Senada dengan itu, Adib selaku sekretaris LPPM memberi masukan terkait strategi rinci yang akan dimodifikasi sesuai kondisi mahasiswa. Tidak hanya difabel, Adib juga menyinggung kendala yang seringkali terjadi pada mahasiswa asing. “Mereka dari latar belakang dan juga kondisi psikis yang berbeda,” terangnya.
“Kadangkala peraturan itu perlu kita interpretasikan dengan cara yang lebih kreatif untuk memastikan aksesibiltas itu muncul,” kata Ro’fah menanggapi masukan yang ada. Artinya, lanjut tim ahli PLD itu, perlu adanya terobosan baru. Standar mutu perlu diterjemahkan secara lebih kreatif. Interpretasi diperlukan agar regulasi yang ketat tidak menjadi penghambat bagi pendidikan inklusi.

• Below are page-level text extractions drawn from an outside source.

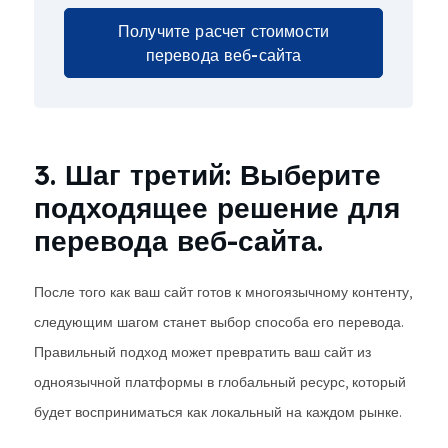
Получите расчет стоимости
перевода веб-сайта
3. Шаг третий: Выберите
подходящее решение для
перевода веб-сайта.
После того как ваш сайт готов к многоязычному контенту,
следующим шагом станет выбор способа его перевода.
Правильный подход может превратить ваш сайт из
одноязычной платформы в глобальный ресурс, который
будет восприниматься как локальный на каждом рынке.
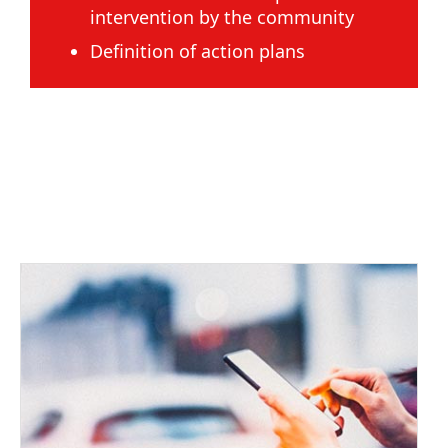
intervention by the community
Definition of action plans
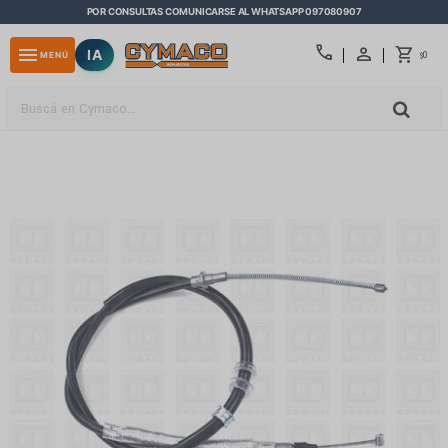
POR CONSULTAS COMUNICARSE AL WHATSAPP 097080907
close
call
menu
IA
0
MENÚ
$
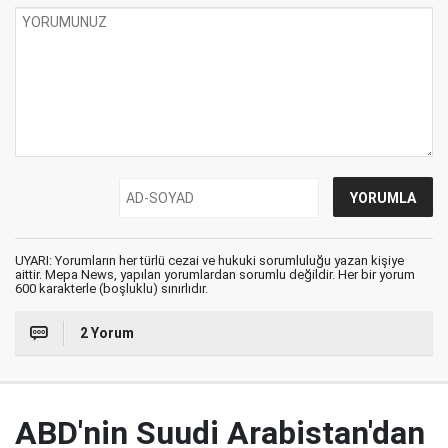
UYARI: Yorumların her türlü cezai ve hukuki sorumluluğu yazan kişiye
aittir. Mepa News, yapılan yorumlardan sorumlu değildir. Her bir yorum
600 karakterle (boşluklu) sınırlıdır.
2 Yorum
ABD'nin Suudi Arabistan'dan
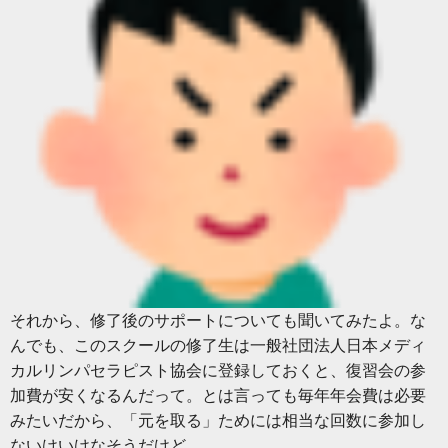
それから、修了後のサポートについても聞いてみたよ。な
んでも、このスクールの修了生は一般社団法人日本メディ
カルリンパセラピスト協会に登録しておくと、復習会の参
加費が安くなるんだって。とは言っても毎年年会費は必要
みたいだから、「元を取る」ためには相当な回数に参加し
ないけいけなそうだけど。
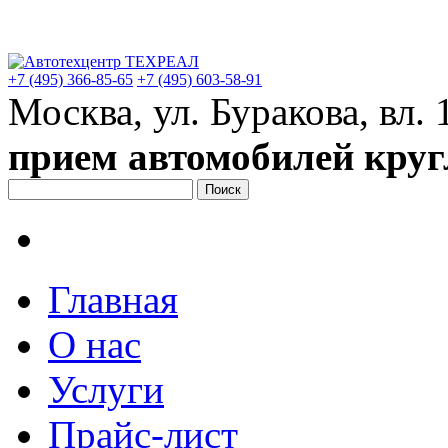
+7 (495)
366-85-65
+7 (495)
603-58-91
Москва, ул. Буракова, вл. 
прием автомобилей круг
Главная
О нас
Услуги
Прайс-лист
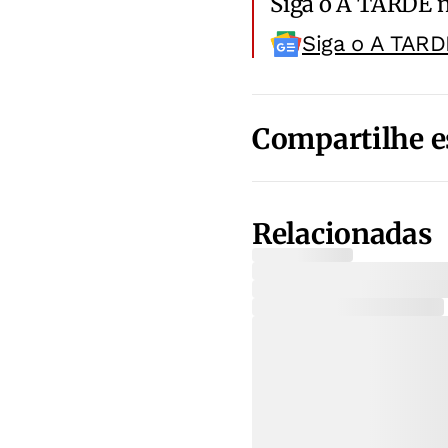
Siga o A TARDE 
Siga o A TARD
Compartilhe e
Relacionadas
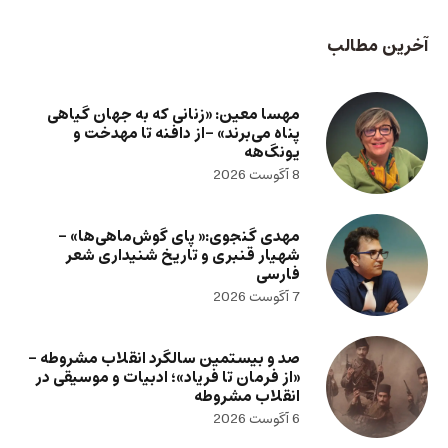
آخرین مطالب
مهسا معین: «زنانی که به جهان گیاهی
پناه می‌برند» -از دافنه تا مهدخت و
یونگ‌هه
8 آگوست 2026
مهدی گنجوی:« پای گوش‌ماهی‌ها» –
شهیار قنبری و تاریخ شنیداری شعر
فارسی
7 آگوست 2026
صد و بیستمین سالگرد انقلاب مشروطه –
«از فرمان تا فریاد»؛ ادبیات و موسیقی در
انقلاب مشروطه
6 آگوست 2026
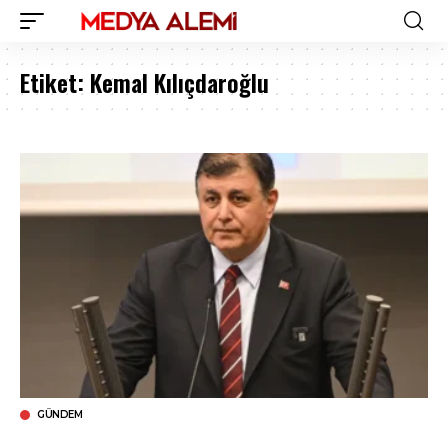
Etiket:
Kemal Kılıçdaroğlu
GÜNDEM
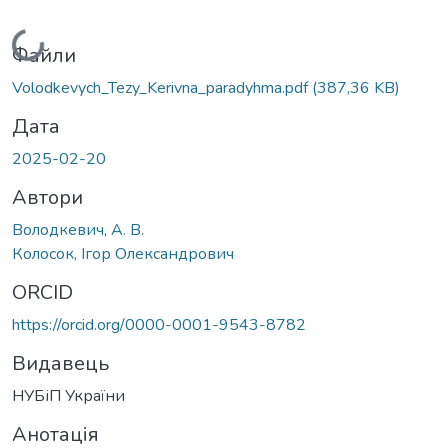
Вантажиться...
Файли
Volodkevych_Tezy_Kerivna_paradyhma.pdf
(387,36 KB)
Дата
2025-02-20
Автори
Володкевич, А. В.
Колосок, Ігор Олександрович
ORCID
https://orcid.org/0000-0001-9543-8782
Видавець
НУБіП України
Анотація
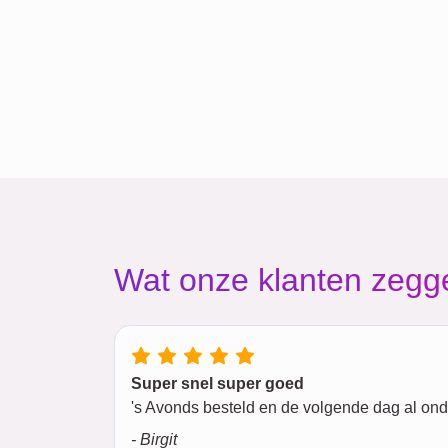
Wat onze klanten zegg
Super snel super goed
's Avonds besteld en de volgende dag al ond
- Birgit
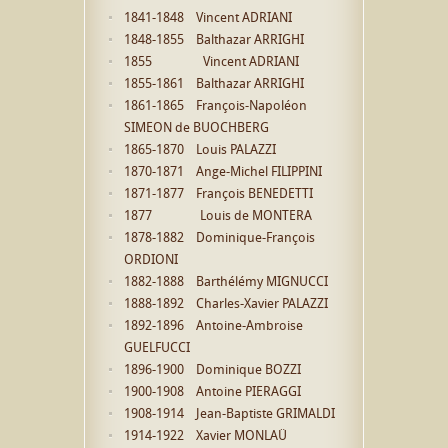
1841-1848 Vincent ADRIANI
1848-1855 Balthazar ARRIGHI
1855 Vincent ADRIANI
1855-1861 Balthazar ARRIGHI
1861-1865 François-Napoléon
SIMEON de BUOCHBERG
1865-1870 Louis PALAZZI
1870-1871 Ange-Michel FILIPPINI
1871-1877 François BENEDETTI
1877 Louis de MONTERA
1878-1882 Dominique-François
ORDIONI
1882-1888 Barthélémy MIGNUCCI
1888-1892 Charles-Xavier PALAZZI
1892-1896 Antoine-Ambroise
GUELFUCCI
1896-1900 Dominique BOZZI
1900-1908 Antoine PIERAGGI
1908-1914 Jean-Baptiste GRIMALDI
1914-1922 Xavier MONLAÜ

“Kalau kita tidak melakukan perubahan secara nasional, setidaknya kita bisa menerjemahakan. Memasukkan inklusivitas sebagai nilai dalam akreditas,” imbuhnya.
“Perlu diambil benang merah antara PLD dan LPPM. Kurikulum merdeka ini bisa diimplementasikan ketika modifikasi kurikulum ini sudah terjadi,” kata Siti Aminah. Sinergi diperlukan untuk mewujudkan gagasan dan usulan terkait perubahan proses pembelajaran yang lebih fundamental bagi mahasiwa difabel.
Terkait hal tersebut, di penghujung diskusi Epha mengatakan bahwa beberapa rekomendasi yang dimunculkan dalam acara tersebut akan segera didiskusikan lebih lanjut oleh tim Lembaga Penelitian dan Pengabdian kepada Masyarakat (LPPM).